Metadata-Version: 2.1
Name: airflow-provider-kinetica
Version: 1.0.3
Summary: Kinetica Airflow provider package
Author-email: Chad Juliano <cjuliano@kinetica.com>
License: MIT License
Project-URL: Homepage, https://kinetica.com
Project-URL: Documentation, https://github.com/kineticadb/kinetica-airflow
Project-URL: Repository, https://github.com/kineticadb/kinetica-airflow
Classifier: Programming Language :: Python :: 3
Classifier: Framework :: Apache Airflow
Classifier: Framework :: Apache Airflow :: Provider
Classifier: Development Status :: 5 - Production/Stable
Classifier: Intended Audience :: System Administrators
Classifier: License :: OSI Approved :: MIT License
Requires-Python: ~=3.8
Description-Content-Type: text/markdown
License-File: LICENSE
Requires-Dist: apache-airflow>=2.3
Requires-Dist: gpudb
Requires-Dist: apache-airflow-providers-apache-spark

# Kinetica Provider for Apache Airflow

[![PyPI - Version](https://img.shields.io/pypi/v/airflow-provider-kinetica?style=flat&color=orange)](https://pypi.org/project/airflow-provider-kinetica/)
[![GitHub Release](https://img.shields.io/github/v/release/kineticadb/kinetica-airflow?style=flat&logo=github&label=Github%20Release&color=orange)](https://github.com/kineticadb/kinetica-airflow/releases/)
[![Build Distribution](https://github.com/kineticadb/kinetica-airflow/actions/workflows/build.yml/badge.svg)](https://github.com/kineticadb/kinetica-airflow/actions/workflows/build.yml)

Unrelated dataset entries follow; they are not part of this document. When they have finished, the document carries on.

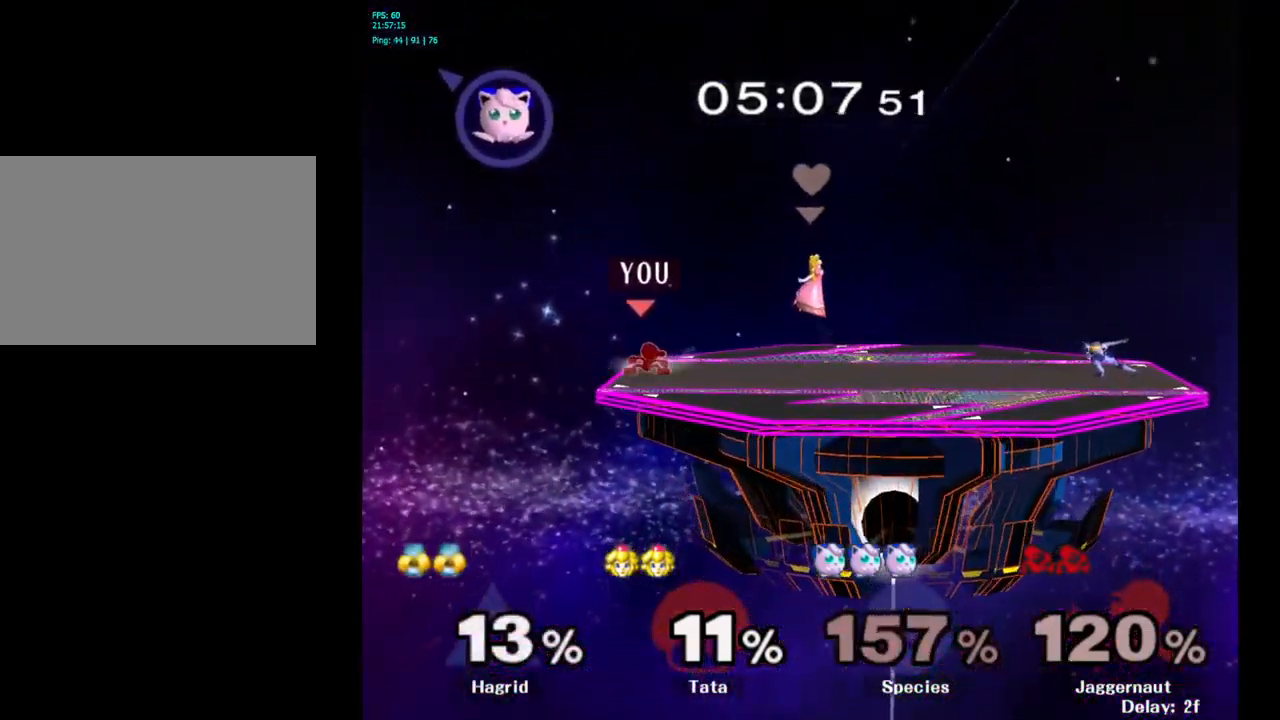
{"buttons": [], "left_stick": "right", "right_stick": "center", "events": [[17, "left_stick", "right"], [150, "left_stick", "left"], [250, "left_stick", "right"]]}
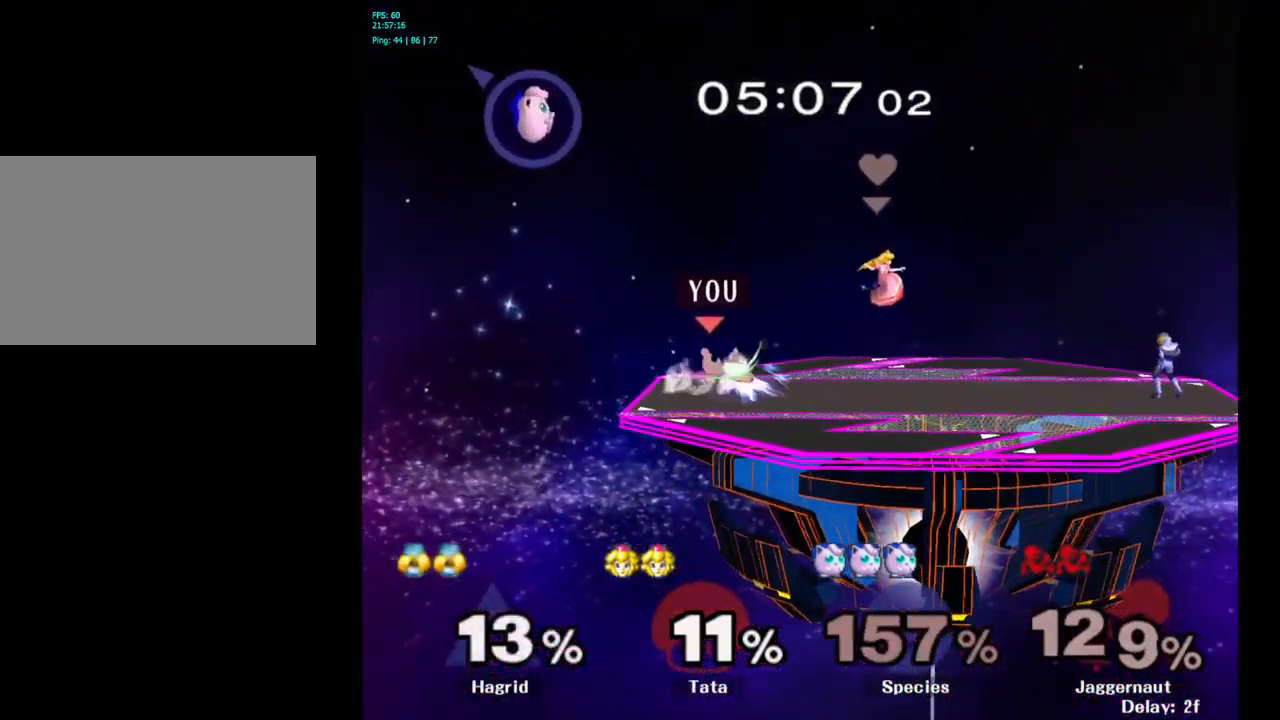
{"buttons": [], "left_stick": "center", "right_stick": "center", "events": [[133, "left_stick", "center"]]}
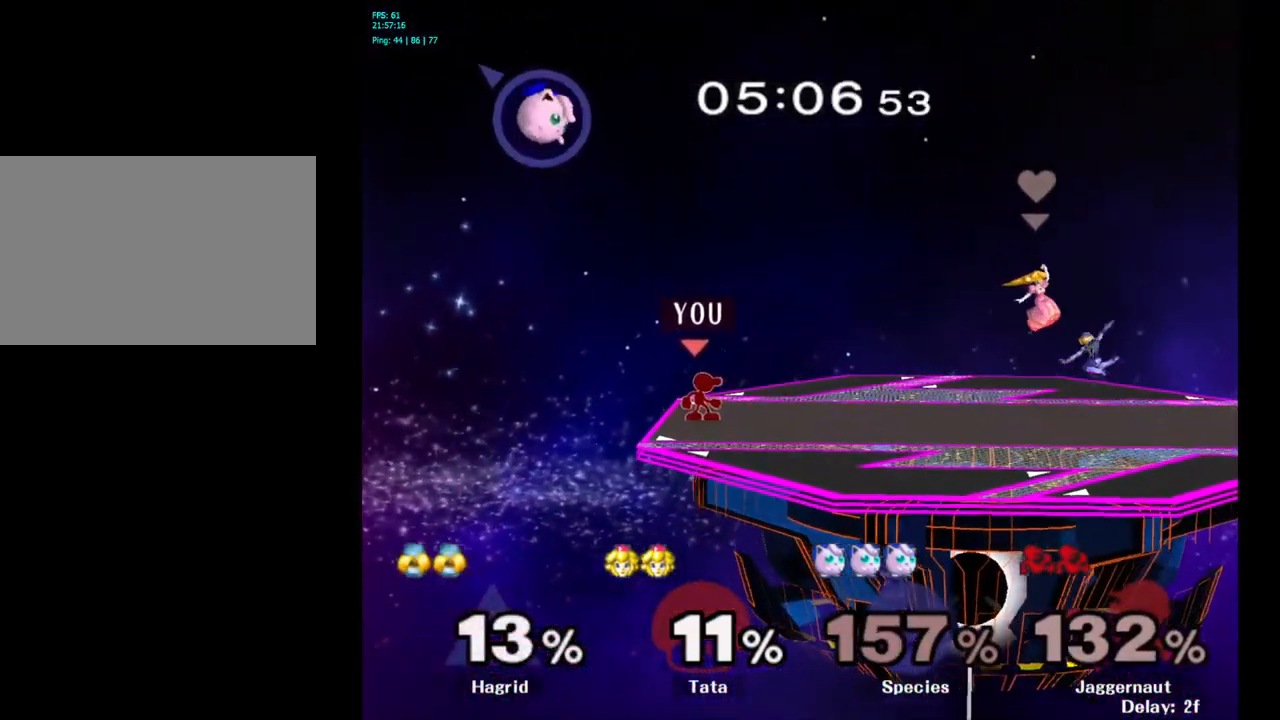
{"buttons": ["Y"], "left_stick": "left", "right_stick": "center", "events": [[50, "left_stick", "right"], [167, "left_stick", "left"], [250, "left_stick", "right"], [383, "left_stick", "left"], [500, "Y", "down"]]}
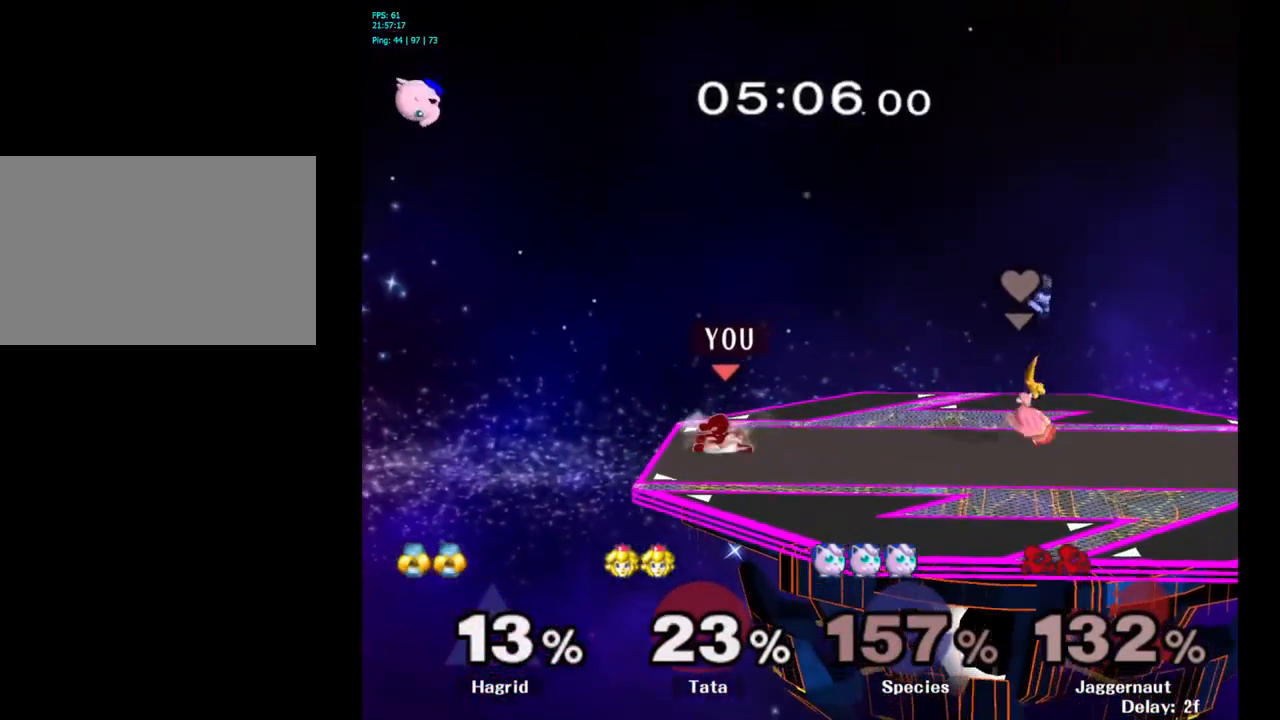
{"buttons": [], "left_stick": "center", "right_stick": "center", "events": [[117, "left_stick", "center"], [133, "A", "down"], [300, "Y", "up"], [433, "A", "up"]]}
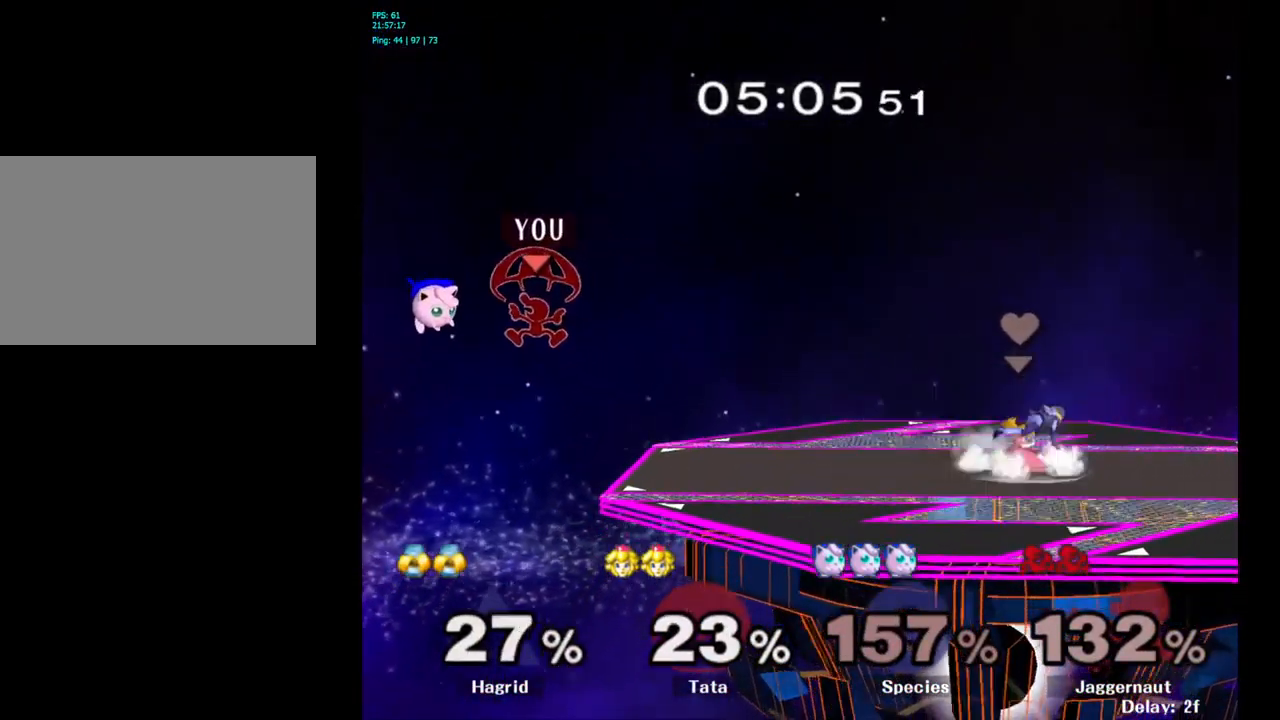
{"buttons": [], "left_stick": "right", "right_stick": "center", "events": [[67, "left_stick", "right"]]}
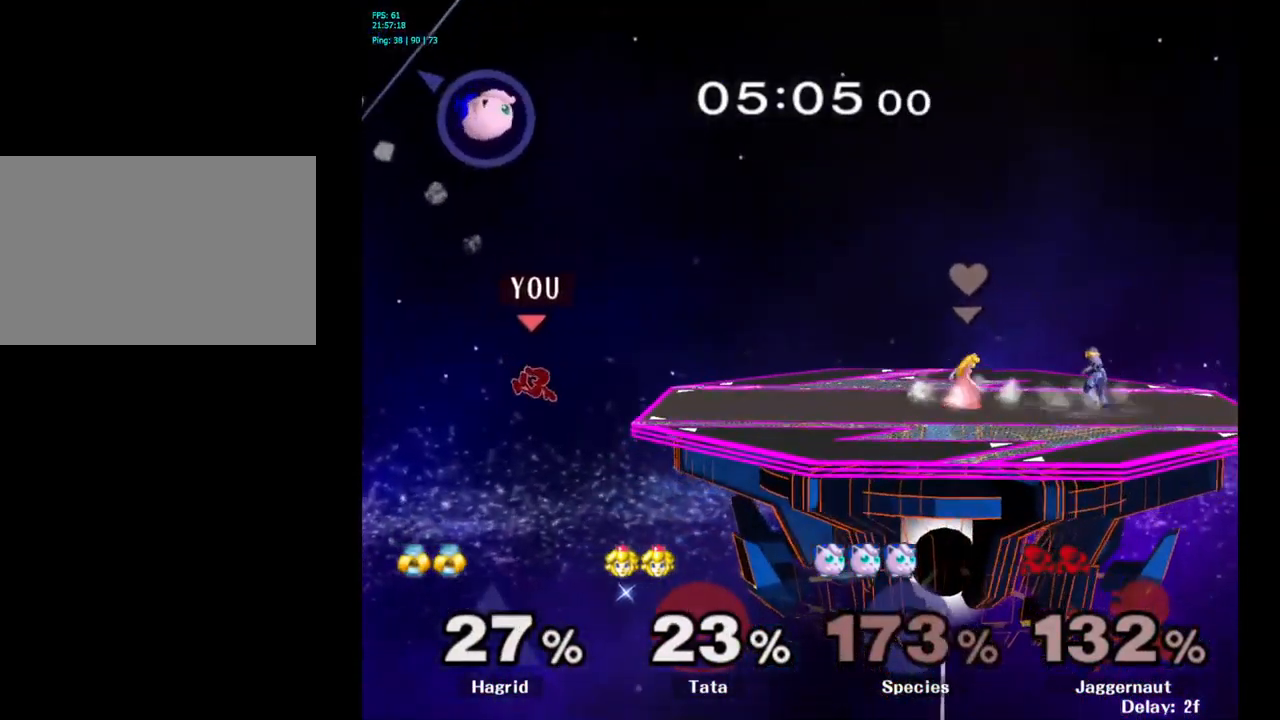
{"buttons": ["Y"], "left_stick": "right", "right_stick": "center", "events": [[50, "Y", "down"]]}
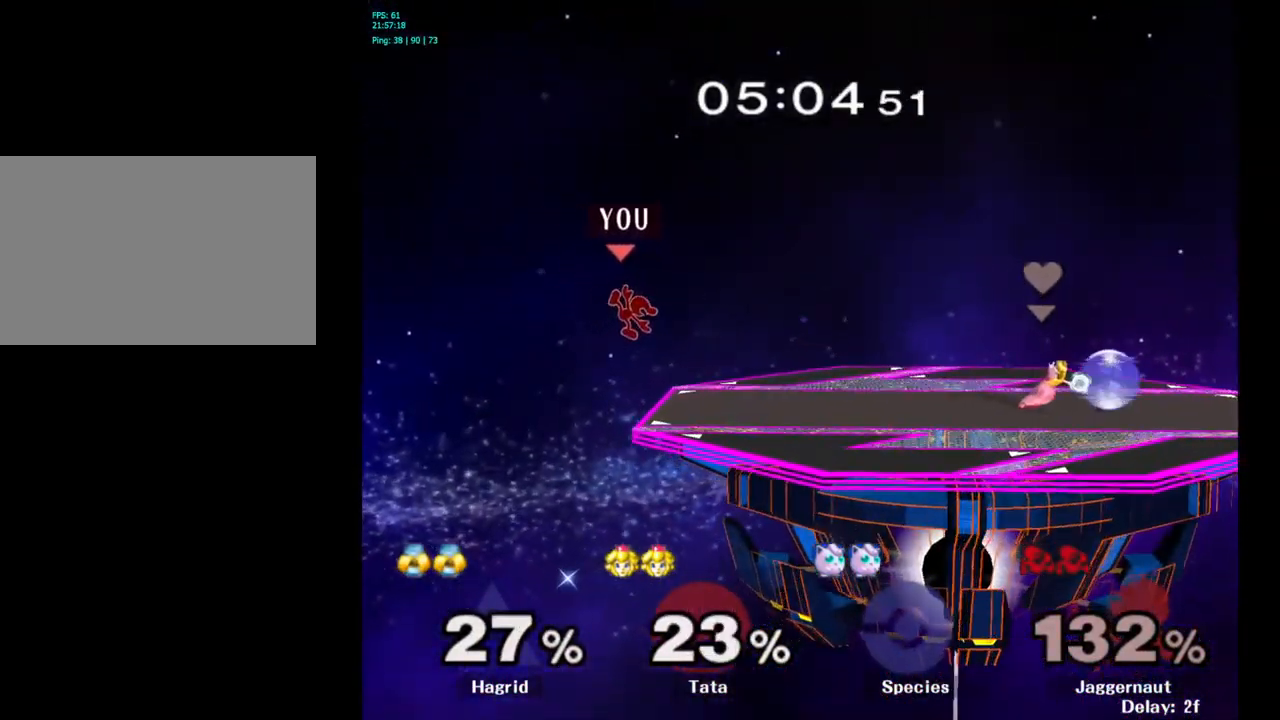
{"buttons": [], "left_stick": "right", "right_stick": "center", "events": [[117, "Y", "up"], [183, "R1", "down"], [317, "R1", "up"]]}
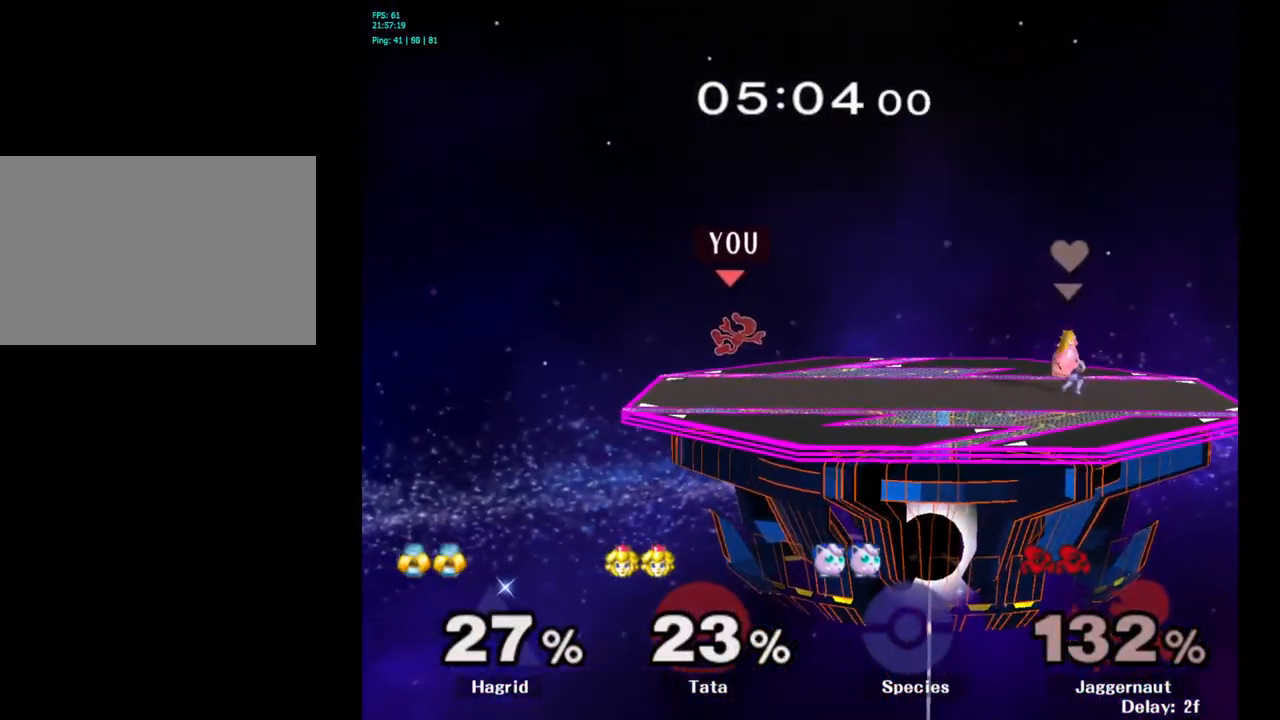
{"buttons": [], "left_stick": "center", "right_stick": "center", "events": [[83, "left_stick", "center"]]}
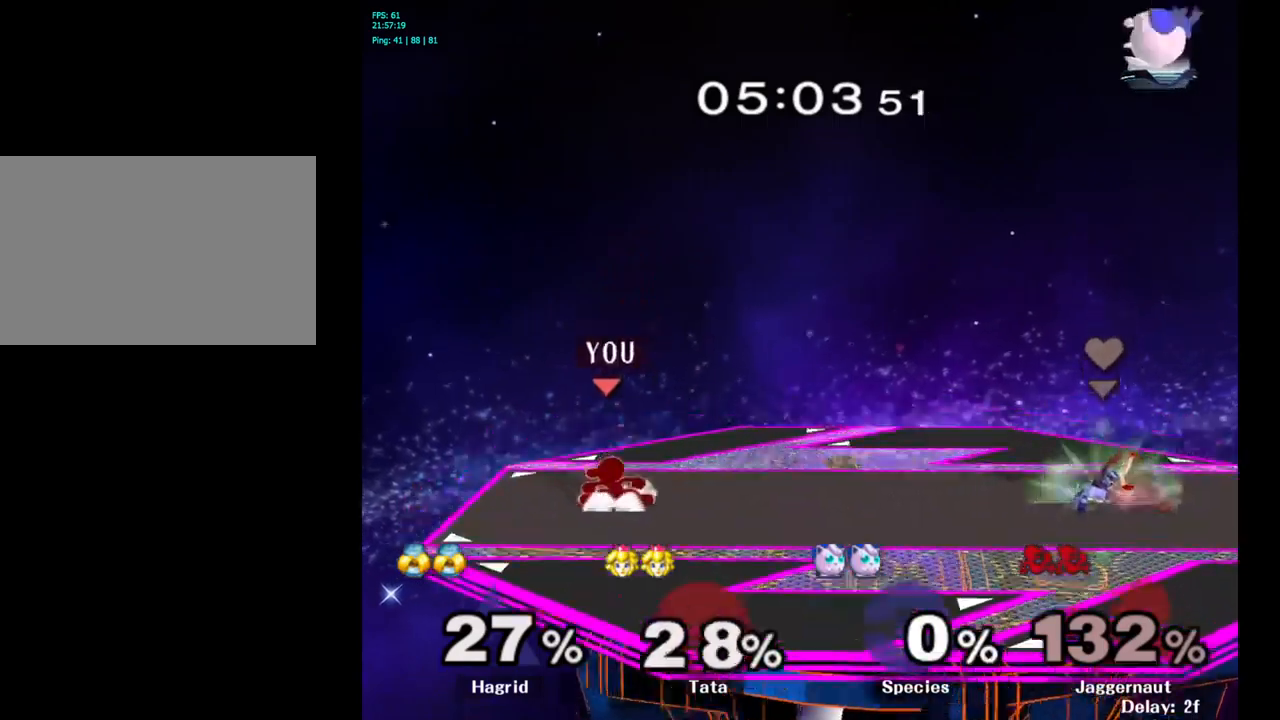
{"buttons": ["Y"], "left_stick": "down-right", "right_stick": "center", "events": [[150, "left_stick", "right"], [467, "Y", "down"], [500, "left_stick", "down-right"]]}
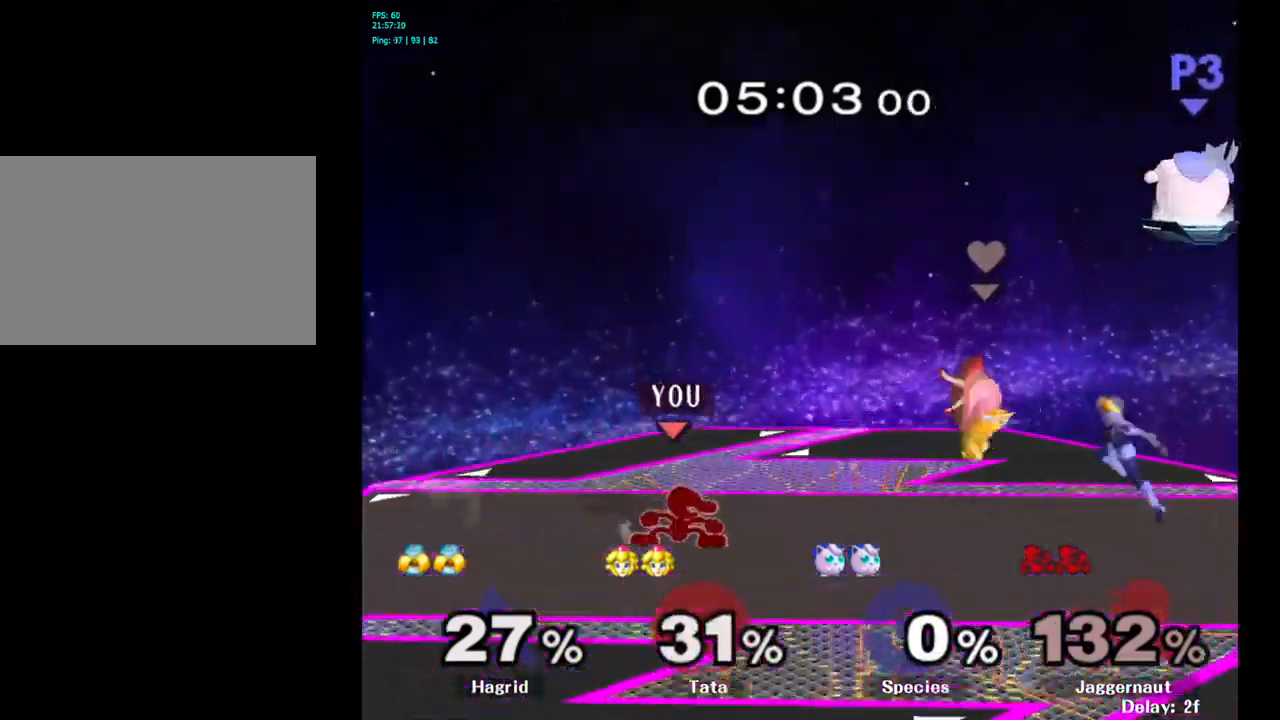
{"buttons": [], "left_stick": "center", "right_stick": "center", "events": [[34, "R1", "down"], [34, "left_stick", "down"], [134, "Y", "up"], [150, "left_stick", "center"], [167, "R1", "up"], [267, "left_stick", "right"], [384, "left_stick", "left"], [500, "left_stick", "center"]]}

The `airflow-provider-kinetica` package provides a SQL operator and hook for Kinetica.

- [1. Overview](#1-overview)
- [2. Installation](#2-installation)
  - [2.1 Optional: Manual Install](#21-optional-manual-install)
- [3. Testing](#3-testing)
  - [3.1. Configure Conda environment](#31-configure-conda-environment)
  - [3.2. Install Airflow](#32-install-airflow)
  - [3.4. Install the package in editable mode](#34-install-the-package-in-editable-mode)
  - [3.3. Start Airflow in Standalone mode](#33-start-airflow-in-standalone-mode)
  - [3.5. Example DAGs](#35-example-dags)
- [5. See Also](#5-see-also)
  - [5.1 Kinetica Docs](#51-kinetica-docs)
  - [5.2 Airflow Docs](#52-airflow-docs)
  - [5.3 Building a Provider](#53-building-a-provider)

## 1. Overview

Features included in this package are:

- Airflow hook `KineticaSqlHook`
- Airflow operator `KineticaSqlOperator`
- Custom connection type with customized connection UI.

Relevant files are:

| File                                                                             | Description                         |
| -------------------------------------------------------------------------------- | ----------------------------------- |
| [kinetica_provider/get_provider_info.py](kinetica_provider/get_provider_info.py) | Provider info                       |
| [example_dags/kinetica_sql_example.py](example_dags/kinetica_sql_example.py)     | Example DAG with operator and hook. |
| [kinetica_provider/operator/sql.py](kinetica_provider/operator/sql.py)           | Contains KineticaSqlHook            |
| [kinetica_provider/hooks/sql.py](kinetica_provider/hooks/sql.py)                 | Contains KineticaSqlOperator        |

## 2. Installation

> Note: Before proceeding make sure airflow is installed according to the [offical installation docs](https://airflow.apache.org/docs/apache-airflow/stable/installation/index.html).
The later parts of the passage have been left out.